- **WHAT THE TASK ASKS**
One number is the whole answer: the tally of lines in the records below that contain "input".

- **INFORMATION GIVEN**
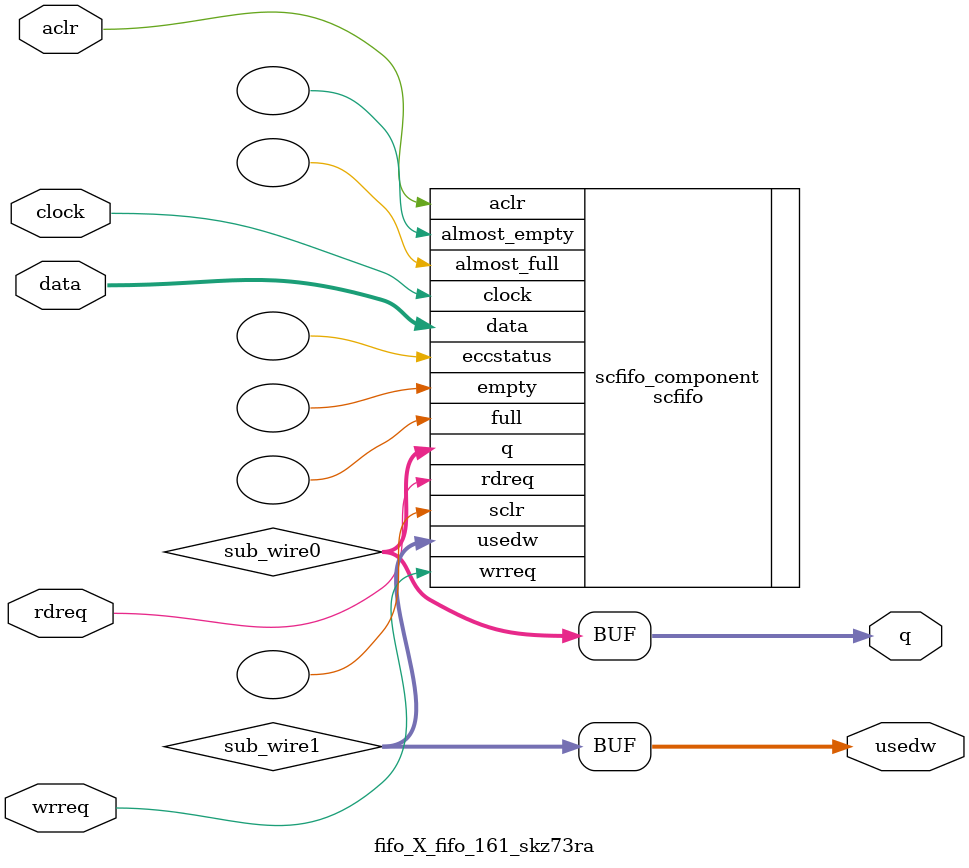
<source format=v>



`timescale 1 ps / 1 ps
// synopsys translate_on
module  fifo_X_fifo_161_skz73ra  (
    aclr,
    clock,
    data,
    rdreq,
    wrreq,
    q,
    usedw);

    input    aclr;
    input    clock;
    input  [31:0]  data;
    input    rdreq;
    input    wrreq;
    output [31:0]  q;
    output [11:0]  usedw;

    wire [31:0] sub_wire0;
    wire [11:0] sub_wire1;
    wire [31:0] q = sub_wire0[31:0];
    wire [11:0] usedw = sub_wire1[11:0];

    scfifo  scfifo_component (
                .aclr (aclr),
                .clock (clock),
                .data (data),
                .rdreq (rdreq),
                .wrreq (wrreq),
                .q (sub_wire0),
                .usedw (sub_wire1),
                .almost_empty (),
                .almost_full (),
                .eccstatus (),
                .empty (),
                .full (),
                .sclr ());
    defparam
        scfifo_component.add_ram_output_register  = "OFF",
        scfifo_component.enable_ecc  = "FALSE",
        scfifo_component.intended_device_family  = "Arria 10",
        scfifo_component.lpm_numwords  = 4096,
        scfifo_component.lpm_showahead  = "ON",
        scfifo_component.lpm_type  = "scfifo",
        scfifo_component.lpm_width  = 32,
        scfifo_component.lpm_widthu  = 12,
        scfifo_component.overflow_checking  = "ON",
        scfifo_component.underflow_checking  = "ON",
        scfifo_component.use_eab  = "ON";


endmodule



</source>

- **TASK RESULT**
5